Reading text:
******************************

# Win8 backup disk question



## iowatimelord (Nov 21, 2012)

I recently upgraded my desktop from XP to Win8. I want to also upgrade my laptop at some point. My desktop is 32bit and my laptop is 64bit. I also want a Win8 backup disk on hand. If I order just one Win8 backup disk will it work for either computer? Will the disk work for 32bit AND 64bit? Will it work for both computers even though they will each have a different product key?


----------



## cgrimm9 (Sep 8, 2007)

well when I downloaded the windows 8 from there microsoft I inserted the disk in and it installed the 64 bit on my 64 bit system. I believe it will not install on a 32 bit system so I would not go there. there is some things that windows 8 needs to run and I believe the 32 bit is not have what it needs.


----------



## MPR (Aug 28, 2010)

That's a good question. Here is the best answer I've found (from ZDNet):



> note that you only have to download the Windows 8 setup file once. You can reuse that single download (approximately 2.1 GB or x86, 2.8 GB for x64) for multiple PCs, using a unique key with each installation.


So the downloads for 32-bit and 64-bit are different but if you have a disk (purchased or burned yourself from the .iso) then you just have to buy a new product key, you don't have to actually have to download the software again or buy a new disk as long as you are upgrading another 32-bit machine with the 32-bit download or a 64-bit machine with the 64-bit download.

In your case, you will have to download the 64-bit upgrade version for your laptop when you buy the upgrade product key for it as your previous download was for the 32-bit version (note that I don't know this for an absolute fact -- I'm going with the info I quoted above; however, my Windows 8 .64-bit .iso is 2.8 Gigs so it seems accurate, if yours is 2.1 Gigs then you have the 32-bit upgrade). Note that once you purchase a product key. Microsoft will e-mail you a link where you can download the .iso again if you lose it.


----------



## iowatimelord (Nov 21, 2012)

Where does it download the iso to? Can I just find it somewhere on my computer and make a disk from it? Or will I just need to save the setup file and rerun that for a fresh install if needed?


----------



## MPR (Aug 28, 2010)

UPDATE:

When you purchase the Windows 8 upgrade, you will have the option to pay $14 for a DVD. Although you can download the .iso at any time, I thought this was a wise investment.

I just got my Windows 8 DVDs from Microsoft. Here's what was in the package:

Two DVDs -- one 32-bit and one 64-bit. On the disks it says "contains Windows 8 and Windows 8 Pro." Now, I upgraded from a full retail copy of Windows 7, which also included two DVDs and this may be why I received two but I would think that anyone will receive both disks.

The disks did not come with a product ID number, which you get via an e-mail when you purchase the upgrade.

The download is not stored anywhere that you can easily get to until you select the proper options. To create the .iso, you select the option, given you when the download completes, to install later from media. This will give you two more options to either create an .iso or copy the download to a USB drive (3 GB or larger). I chose both -- this is the easiest way to get a Windows 8 bootable USB stick. Choose to save the .iso and it will ask you where you want to save the Windows.iso file.


----------



## Junior777 (Jul 25, 2012)

It will not work for both computers. You will have to purchase a license for each computer you want to install it onto. 1 license for 1 PC.


----------

******************************

Tasks:
[1] Answer these about the Windows 8 thread:
(a) Is the desktop of the person who opens the Windows 8 thread 32-bit or 64-bit?
(b) According to the quoted ZDNet passage, about how large is the x64 download?
(c) How much does the update say the DVD option costs when you purchase the Windows 8 upgrade?
[2] Please print the rows exactly, everything from the start of the rows down to the line containing "prezidențiale, va nominaliza prim-ministrul", with both of those lines included.
The Windows 8 thread has no connection to the rows.

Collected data
******************************

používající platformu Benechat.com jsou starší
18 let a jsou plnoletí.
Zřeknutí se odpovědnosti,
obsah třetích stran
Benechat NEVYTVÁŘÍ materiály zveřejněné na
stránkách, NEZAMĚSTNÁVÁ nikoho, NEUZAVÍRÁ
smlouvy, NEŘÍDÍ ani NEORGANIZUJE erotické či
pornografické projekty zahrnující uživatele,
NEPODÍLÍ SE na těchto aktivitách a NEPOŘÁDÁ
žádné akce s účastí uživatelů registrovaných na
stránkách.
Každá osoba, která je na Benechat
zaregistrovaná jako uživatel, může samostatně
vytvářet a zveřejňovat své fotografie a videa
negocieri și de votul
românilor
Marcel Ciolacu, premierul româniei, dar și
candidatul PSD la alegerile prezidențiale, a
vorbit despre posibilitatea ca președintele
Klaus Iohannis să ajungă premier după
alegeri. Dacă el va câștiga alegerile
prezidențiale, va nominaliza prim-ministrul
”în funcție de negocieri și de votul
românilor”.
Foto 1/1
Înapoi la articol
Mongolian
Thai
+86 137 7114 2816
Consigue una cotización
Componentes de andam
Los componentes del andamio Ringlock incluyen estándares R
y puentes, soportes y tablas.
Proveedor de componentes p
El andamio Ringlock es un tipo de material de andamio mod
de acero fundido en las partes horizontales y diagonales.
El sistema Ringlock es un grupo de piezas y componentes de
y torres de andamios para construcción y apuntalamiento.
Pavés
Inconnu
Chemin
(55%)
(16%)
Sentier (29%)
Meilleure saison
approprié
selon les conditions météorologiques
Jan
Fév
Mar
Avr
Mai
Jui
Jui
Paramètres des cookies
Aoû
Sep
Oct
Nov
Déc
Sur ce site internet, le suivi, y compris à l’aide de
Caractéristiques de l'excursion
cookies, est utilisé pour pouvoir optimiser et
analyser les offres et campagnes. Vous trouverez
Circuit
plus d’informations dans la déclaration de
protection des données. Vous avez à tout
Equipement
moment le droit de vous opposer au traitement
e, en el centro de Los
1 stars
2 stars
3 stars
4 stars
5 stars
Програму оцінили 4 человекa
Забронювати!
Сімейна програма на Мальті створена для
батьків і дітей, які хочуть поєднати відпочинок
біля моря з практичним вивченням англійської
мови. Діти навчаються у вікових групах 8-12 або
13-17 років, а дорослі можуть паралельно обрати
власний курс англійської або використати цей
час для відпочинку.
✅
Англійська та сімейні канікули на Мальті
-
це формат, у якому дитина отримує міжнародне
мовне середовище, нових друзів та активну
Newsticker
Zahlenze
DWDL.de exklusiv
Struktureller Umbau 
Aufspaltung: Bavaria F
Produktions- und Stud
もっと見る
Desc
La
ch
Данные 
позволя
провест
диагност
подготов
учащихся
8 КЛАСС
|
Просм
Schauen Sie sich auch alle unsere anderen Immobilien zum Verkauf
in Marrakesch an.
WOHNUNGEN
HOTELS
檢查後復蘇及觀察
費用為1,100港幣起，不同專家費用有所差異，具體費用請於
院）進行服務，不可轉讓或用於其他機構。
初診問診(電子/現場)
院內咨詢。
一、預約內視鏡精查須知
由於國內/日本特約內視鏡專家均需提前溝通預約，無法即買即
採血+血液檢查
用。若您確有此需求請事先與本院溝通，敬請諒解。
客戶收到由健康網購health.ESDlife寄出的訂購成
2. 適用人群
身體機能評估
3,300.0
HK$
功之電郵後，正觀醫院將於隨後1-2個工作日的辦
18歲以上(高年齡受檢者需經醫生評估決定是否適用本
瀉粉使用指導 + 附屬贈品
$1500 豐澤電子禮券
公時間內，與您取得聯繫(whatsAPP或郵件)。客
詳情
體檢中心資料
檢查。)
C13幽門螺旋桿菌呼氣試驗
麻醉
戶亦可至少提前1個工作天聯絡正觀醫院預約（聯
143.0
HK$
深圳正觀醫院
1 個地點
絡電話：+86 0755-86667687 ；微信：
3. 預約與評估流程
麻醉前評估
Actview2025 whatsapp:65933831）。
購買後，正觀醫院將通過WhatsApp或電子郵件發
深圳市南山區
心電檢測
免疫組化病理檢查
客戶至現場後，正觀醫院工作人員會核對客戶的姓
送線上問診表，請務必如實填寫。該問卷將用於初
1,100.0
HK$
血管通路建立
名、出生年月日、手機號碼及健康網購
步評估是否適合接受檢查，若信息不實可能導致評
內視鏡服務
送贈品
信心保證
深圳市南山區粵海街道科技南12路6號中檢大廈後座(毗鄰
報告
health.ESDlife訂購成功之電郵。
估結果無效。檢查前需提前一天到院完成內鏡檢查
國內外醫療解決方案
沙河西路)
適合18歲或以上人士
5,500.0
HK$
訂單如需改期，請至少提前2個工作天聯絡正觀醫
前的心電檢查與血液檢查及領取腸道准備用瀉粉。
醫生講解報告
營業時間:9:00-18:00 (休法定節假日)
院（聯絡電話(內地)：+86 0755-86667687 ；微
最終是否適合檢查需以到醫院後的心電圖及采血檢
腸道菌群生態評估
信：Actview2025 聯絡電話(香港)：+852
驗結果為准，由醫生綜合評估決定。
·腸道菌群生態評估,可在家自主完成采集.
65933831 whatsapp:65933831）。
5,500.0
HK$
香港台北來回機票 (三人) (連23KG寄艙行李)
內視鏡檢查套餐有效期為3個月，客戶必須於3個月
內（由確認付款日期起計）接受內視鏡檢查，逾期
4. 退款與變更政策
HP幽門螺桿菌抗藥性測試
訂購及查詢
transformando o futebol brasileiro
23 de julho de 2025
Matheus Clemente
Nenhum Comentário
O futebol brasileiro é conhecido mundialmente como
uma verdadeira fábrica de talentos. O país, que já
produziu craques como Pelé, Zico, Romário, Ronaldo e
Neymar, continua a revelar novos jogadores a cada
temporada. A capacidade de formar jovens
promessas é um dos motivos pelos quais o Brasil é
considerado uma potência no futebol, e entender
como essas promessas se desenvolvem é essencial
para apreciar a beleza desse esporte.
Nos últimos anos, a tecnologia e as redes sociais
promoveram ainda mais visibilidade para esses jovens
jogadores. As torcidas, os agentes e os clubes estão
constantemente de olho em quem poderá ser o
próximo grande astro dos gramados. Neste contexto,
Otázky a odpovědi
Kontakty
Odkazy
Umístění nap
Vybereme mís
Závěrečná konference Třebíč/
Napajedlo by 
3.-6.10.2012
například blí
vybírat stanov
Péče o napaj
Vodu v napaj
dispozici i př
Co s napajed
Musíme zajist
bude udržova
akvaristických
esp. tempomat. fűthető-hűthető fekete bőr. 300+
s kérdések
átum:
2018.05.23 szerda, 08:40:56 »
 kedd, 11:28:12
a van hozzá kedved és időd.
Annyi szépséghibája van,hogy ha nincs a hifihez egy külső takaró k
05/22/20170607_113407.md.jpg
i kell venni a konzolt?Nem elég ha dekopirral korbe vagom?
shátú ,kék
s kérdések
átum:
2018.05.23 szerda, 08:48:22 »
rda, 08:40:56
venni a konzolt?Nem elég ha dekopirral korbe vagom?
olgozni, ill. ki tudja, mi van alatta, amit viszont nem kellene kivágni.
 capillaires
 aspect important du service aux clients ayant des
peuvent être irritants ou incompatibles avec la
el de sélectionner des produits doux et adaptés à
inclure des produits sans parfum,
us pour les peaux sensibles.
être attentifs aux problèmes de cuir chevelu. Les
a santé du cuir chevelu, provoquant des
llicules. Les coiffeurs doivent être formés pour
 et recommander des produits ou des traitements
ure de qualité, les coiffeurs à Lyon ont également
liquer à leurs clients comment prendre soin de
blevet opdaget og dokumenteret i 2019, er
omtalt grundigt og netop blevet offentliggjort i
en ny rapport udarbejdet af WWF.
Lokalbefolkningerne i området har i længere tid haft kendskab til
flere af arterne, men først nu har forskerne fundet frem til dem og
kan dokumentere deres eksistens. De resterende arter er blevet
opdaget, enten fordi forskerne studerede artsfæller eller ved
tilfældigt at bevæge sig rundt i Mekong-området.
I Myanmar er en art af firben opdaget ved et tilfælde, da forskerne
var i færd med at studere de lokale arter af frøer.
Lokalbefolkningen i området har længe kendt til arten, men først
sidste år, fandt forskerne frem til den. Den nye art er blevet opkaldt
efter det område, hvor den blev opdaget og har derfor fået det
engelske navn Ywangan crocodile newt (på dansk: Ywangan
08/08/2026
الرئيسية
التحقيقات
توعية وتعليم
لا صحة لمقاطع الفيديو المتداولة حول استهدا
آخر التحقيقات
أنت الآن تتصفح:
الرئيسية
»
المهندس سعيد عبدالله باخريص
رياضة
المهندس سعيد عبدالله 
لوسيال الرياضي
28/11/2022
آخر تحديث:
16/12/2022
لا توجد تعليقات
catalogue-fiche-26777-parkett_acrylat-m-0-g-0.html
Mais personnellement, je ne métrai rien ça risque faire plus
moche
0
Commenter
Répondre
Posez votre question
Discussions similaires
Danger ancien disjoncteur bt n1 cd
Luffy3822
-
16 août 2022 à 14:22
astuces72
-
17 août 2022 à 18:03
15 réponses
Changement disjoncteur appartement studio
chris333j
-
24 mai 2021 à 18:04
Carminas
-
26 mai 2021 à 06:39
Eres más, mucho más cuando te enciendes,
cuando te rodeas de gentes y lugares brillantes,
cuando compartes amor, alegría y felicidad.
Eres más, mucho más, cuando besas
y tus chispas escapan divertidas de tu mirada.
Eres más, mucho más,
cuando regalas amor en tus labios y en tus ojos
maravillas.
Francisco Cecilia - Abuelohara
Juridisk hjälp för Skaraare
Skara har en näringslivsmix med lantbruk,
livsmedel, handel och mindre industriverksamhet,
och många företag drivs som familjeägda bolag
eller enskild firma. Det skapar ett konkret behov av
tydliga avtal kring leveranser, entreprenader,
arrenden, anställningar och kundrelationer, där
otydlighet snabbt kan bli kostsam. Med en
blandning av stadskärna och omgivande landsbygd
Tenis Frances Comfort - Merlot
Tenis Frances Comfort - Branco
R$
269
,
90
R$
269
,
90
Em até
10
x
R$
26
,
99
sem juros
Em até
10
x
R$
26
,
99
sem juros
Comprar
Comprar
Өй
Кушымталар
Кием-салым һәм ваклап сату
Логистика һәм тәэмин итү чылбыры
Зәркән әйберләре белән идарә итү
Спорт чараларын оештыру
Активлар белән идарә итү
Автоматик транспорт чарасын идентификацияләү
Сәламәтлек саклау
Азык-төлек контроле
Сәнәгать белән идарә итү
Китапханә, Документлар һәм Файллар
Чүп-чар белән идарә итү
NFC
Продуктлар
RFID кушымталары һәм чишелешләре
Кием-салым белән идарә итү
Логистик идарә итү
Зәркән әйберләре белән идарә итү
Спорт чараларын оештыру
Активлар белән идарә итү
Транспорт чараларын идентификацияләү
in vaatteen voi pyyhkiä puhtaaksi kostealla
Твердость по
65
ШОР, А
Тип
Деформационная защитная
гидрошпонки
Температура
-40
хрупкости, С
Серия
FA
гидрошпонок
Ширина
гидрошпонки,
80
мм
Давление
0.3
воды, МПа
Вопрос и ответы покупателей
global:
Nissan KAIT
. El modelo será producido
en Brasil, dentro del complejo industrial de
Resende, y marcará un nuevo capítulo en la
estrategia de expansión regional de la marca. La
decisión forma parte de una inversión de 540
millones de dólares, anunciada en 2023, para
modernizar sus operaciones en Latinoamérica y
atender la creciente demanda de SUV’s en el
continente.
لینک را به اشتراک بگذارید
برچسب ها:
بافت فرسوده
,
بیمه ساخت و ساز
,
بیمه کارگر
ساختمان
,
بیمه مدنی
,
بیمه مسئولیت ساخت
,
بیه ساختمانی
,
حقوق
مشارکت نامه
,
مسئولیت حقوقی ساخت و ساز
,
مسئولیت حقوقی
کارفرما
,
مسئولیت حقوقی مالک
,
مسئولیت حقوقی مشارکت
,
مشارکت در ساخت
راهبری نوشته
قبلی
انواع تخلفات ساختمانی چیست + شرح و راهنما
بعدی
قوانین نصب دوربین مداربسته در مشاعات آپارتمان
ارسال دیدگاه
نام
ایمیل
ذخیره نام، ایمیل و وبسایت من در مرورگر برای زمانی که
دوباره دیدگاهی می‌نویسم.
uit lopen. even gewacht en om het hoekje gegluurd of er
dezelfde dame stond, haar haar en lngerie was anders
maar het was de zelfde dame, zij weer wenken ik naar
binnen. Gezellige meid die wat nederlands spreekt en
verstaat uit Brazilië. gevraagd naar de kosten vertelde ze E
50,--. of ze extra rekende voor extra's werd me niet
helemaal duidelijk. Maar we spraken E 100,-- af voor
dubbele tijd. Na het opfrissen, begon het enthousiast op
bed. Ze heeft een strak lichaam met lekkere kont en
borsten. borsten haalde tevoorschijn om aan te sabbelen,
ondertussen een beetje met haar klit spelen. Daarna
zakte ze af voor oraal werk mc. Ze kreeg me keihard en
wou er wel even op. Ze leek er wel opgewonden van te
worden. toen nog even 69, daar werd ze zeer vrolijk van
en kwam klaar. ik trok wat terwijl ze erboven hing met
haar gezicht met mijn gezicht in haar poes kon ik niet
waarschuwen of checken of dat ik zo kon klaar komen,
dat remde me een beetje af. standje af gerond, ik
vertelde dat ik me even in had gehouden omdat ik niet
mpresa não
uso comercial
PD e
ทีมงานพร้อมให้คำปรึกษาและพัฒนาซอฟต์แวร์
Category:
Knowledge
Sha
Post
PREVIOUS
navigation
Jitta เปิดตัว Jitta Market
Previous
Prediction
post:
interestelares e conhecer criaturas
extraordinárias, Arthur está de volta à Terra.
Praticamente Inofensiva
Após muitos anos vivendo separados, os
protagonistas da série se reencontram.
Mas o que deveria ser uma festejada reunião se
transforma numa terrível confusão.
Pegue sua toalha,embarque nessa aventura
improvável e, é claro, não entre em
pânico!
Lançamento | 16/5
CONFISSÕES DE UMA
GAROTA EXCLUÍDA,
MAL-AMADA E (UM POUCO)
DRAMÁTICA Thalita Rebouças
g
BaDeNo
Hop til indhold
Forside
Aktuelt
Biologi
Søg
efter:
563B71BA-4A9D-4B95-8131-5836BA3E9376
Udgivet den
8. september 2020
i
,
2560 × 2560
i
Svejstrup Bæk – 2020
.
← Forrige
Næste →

******************************

Answers to each task:
[1]
(a) 32-bit
(b) About 2.8 GB
(c) $14

[2]
používající platformu Benechat.com jsou starší
18 let a jsou plnoletí.
Zřeknutí se odpovědnosti,
obsah třetích stran
Benechat NEVYTVÁŘÍ materiály zveřejněné na
stránkách, NEZAMĚSTNÁVÁ nikoho, NEUZAVÍRÁ
smlouvy, NEŘÍDÍ ani NEORGANIZUJE erotické či
pornografické projekty zahrnující uživatele,
NEPODÍLÍ SE na těchto aktivitách a NEPOŘÁDÁ
žádné akce s účastí uživatelů registrovaných na
stránkách.
Každá osoba, která je na Benechat
zaregistrovaná jako uživatel, může samostatně
vytvářet a zveřejňovat své fotografie a videa
negocieri și de votul
românilor
Marcel Ciolacu, premierul româniei, dar și
candidatul PSD la alegerile prezidențiale, a
vorbit despre posibilitatea ca președintele
Klaus Iohannis să ajungă premier după
alegeri. Dacă el va câștiga alegerile
prezidențiale, va nominaliza prim-ministrul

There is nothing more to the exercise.